Texte cité.
========

7. Mme A... C... soutient que les faits relevés par la préfète du Val-de-Marne sont anciens et qu'elle ne présente pas une menace actuelle à l'ordre public. Il ressort des termes de l'arrêté en litige que la préfète s'est fondée sur des faits commis en 2013 de participation à une association de malfaiteurs en vue de la préparation d'un délit puni de dix ans d'emprisonnement, et d'importation, transport et détention non autorisés de stupéfiants, pour lesquels l'intéressée a été condamnée par le tribunal correctionnel de Bobigny le 7 septembre 2020 à une peine de dix-huit mois d'emprisonnement, dont six avec sursis. Compte tenu de la nature et de la gravité de ces faits, et alors même qu'ils ne peuvent être regardés comme récents et n'auraient pas été réitérés, la requérante n'est pas fondée à soutenir que la préfète aurait entaché sa décision d'une erreur d'appréciation.

8. En deuxième lieu, aux termes de l'article 8 de la convention européenne des droits de l'homme et des libertés fondamentales : " 1. Toute personne a droit au respect de sa vie privée et familiale (...) / 2. Il ne peut y avoir ingérence d'une autorité publique dans l'exercice de ce droit que pour autant que cette ingérence est prévue par la loi et qu'elle constitue une mesure qui, dans une société démocratique, est nécessaire à la sécurité nationale, à la sûreté publique, au bien-être économique du pays, à la défense de l'ordre et à la prévention des infractions pénales, à la protection de la santé ou de la morale, ou à la protection des droits et libertés d'autrui ".

9. Mme A... C... fait valoir qu'elle réside en France depuis 2013, qu'elle a engagé de nombreuses démarches en vue de sa régularisation dès 2014, que ses trois enfants résident en France et qu'elle est insérée professionnellement. Il ressort toutefois des pièces du dossier que deux de ses enfants, nés en 1987 et 1997, sont majeurs, que l'intéressée est entrée en France à l'âge de quarante-six ans et n'est pas dépourvue d'attaches familiales dans son pays d'origine, et que rien ne s'oppose à ce qu'elle y reconstitue la cellule familiale qu'elle forme avec son plus jeune fils, né en 2007. En outre, l'insertion professionnelle de la requérante, qui se borne à produire un contrat de travail de garde d'enfants de février 2020 et des bulletins de salaire pour la période courant de mai 2022 à janvier 2023, ne peut être regardée comme intense et stable. Dans ces conditions, les moyens tirés de la violation de l'article 8 de la convention européenne de sauvegarde des droits de l'homme et des libertés fondamentales et de l'erreur manifeste d'appréciation doivent être écartés.

========

Répondez à ces questions à partir du texte cité.
1. Quel tribunal a condamné l'intéressée le 7 septembre 2020, et à quelle peine ?
2. À quel âge Mme A... C... est-elle entrée en France ?
3. Sur quelle période portent les bulletins de salaire qu'elle a produits ?
Les données qui suivent n'ont aucun lien avec le texte cité.

Données fournies.

========

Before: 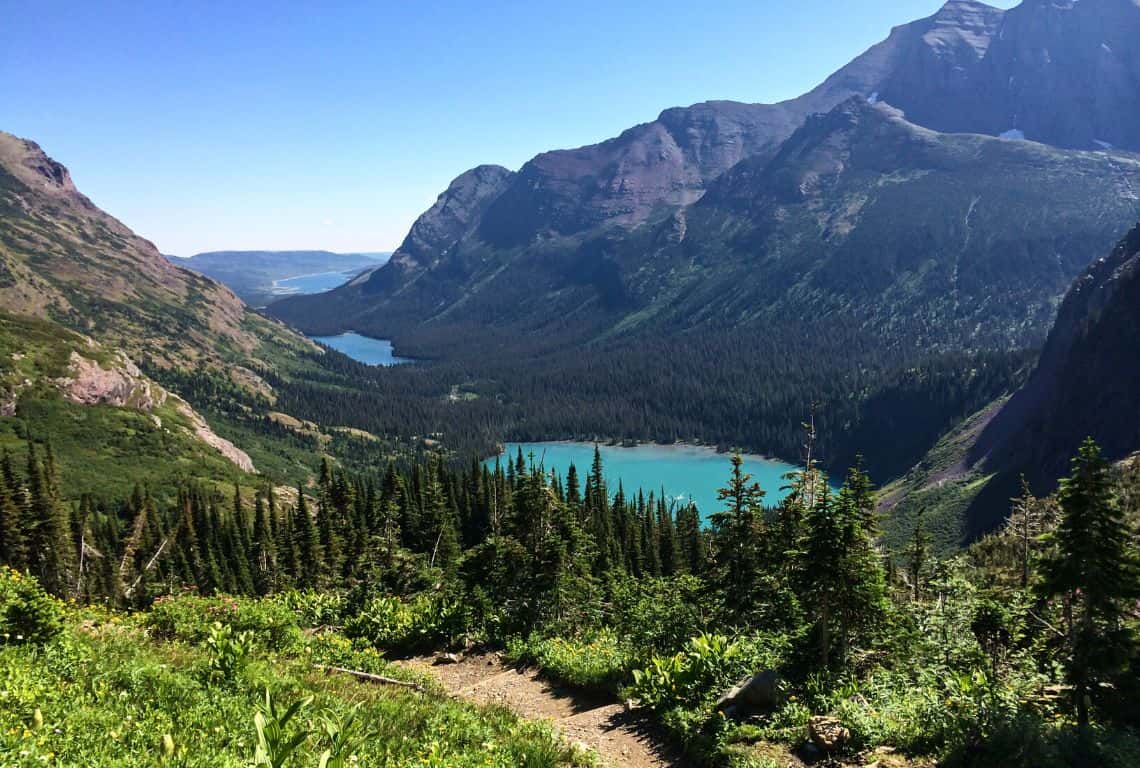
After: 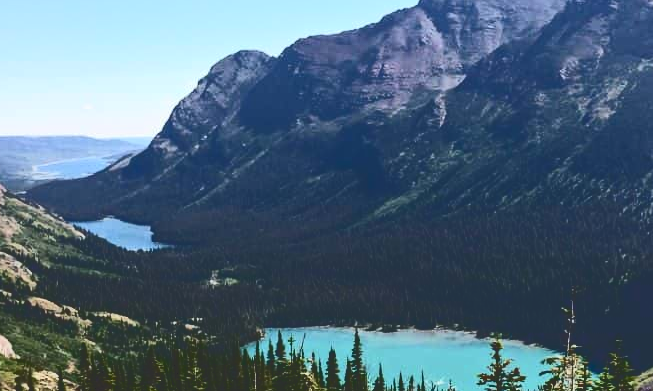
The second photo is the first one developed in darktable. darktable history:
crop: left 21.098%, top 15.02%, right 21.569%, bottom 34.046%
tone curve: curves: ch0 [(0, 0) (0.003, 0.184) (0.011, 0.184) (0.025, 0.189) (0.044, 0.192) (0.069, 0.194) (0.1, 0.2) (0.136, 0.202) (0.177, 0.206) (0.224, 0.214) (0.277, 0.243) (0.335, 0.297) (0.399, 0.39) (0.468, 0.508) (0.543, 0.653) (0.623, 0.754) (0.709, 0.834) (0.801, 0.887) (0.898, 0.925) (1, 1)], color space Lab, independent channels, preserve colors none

========

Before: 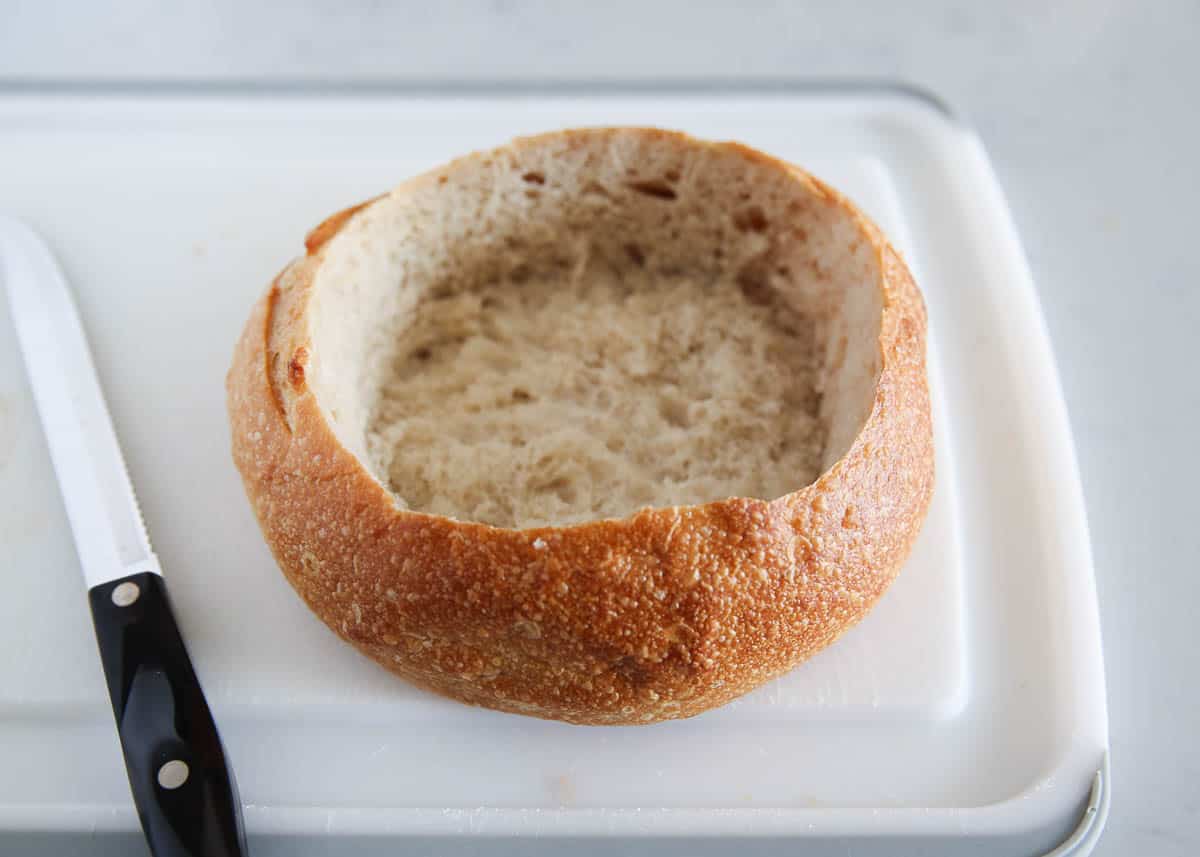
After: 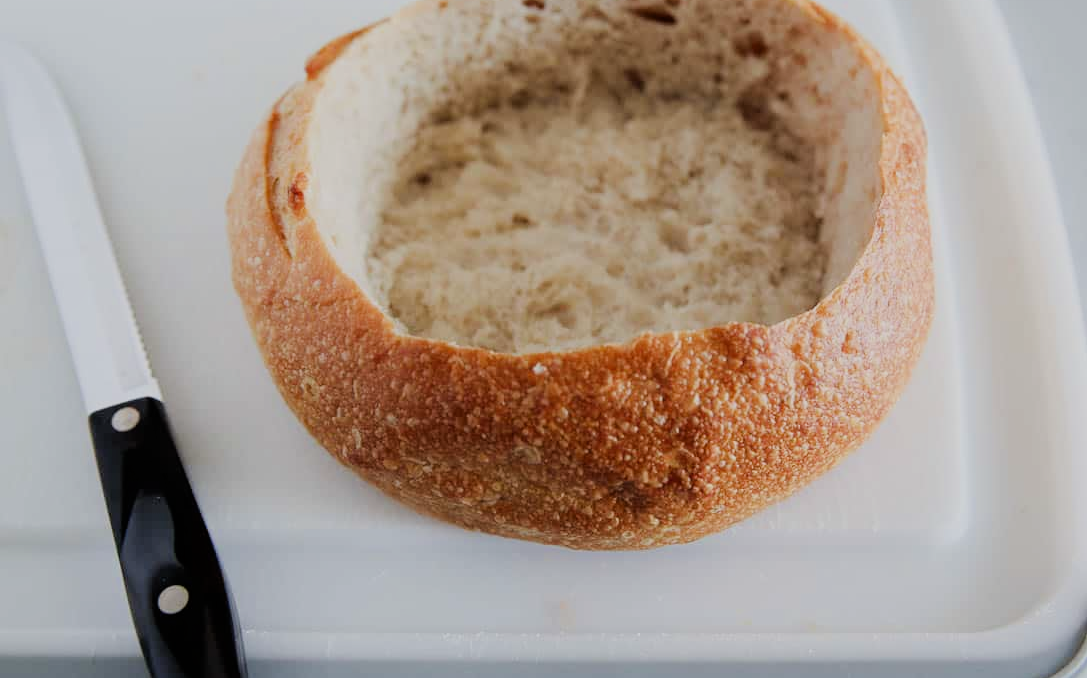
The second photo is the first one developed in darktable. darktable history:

========

Réponse attendue.
1. Le tribunal correctionnel de Bobigny l'a condamnée à dix-huit mois d'emprisonnement, dont six avec sursis.
2. Elle est entrée en France à l'âge de quarante-six ans.
3. Les bulletins de salaire couvrent la période allant de mai 2022 à janvier 2023.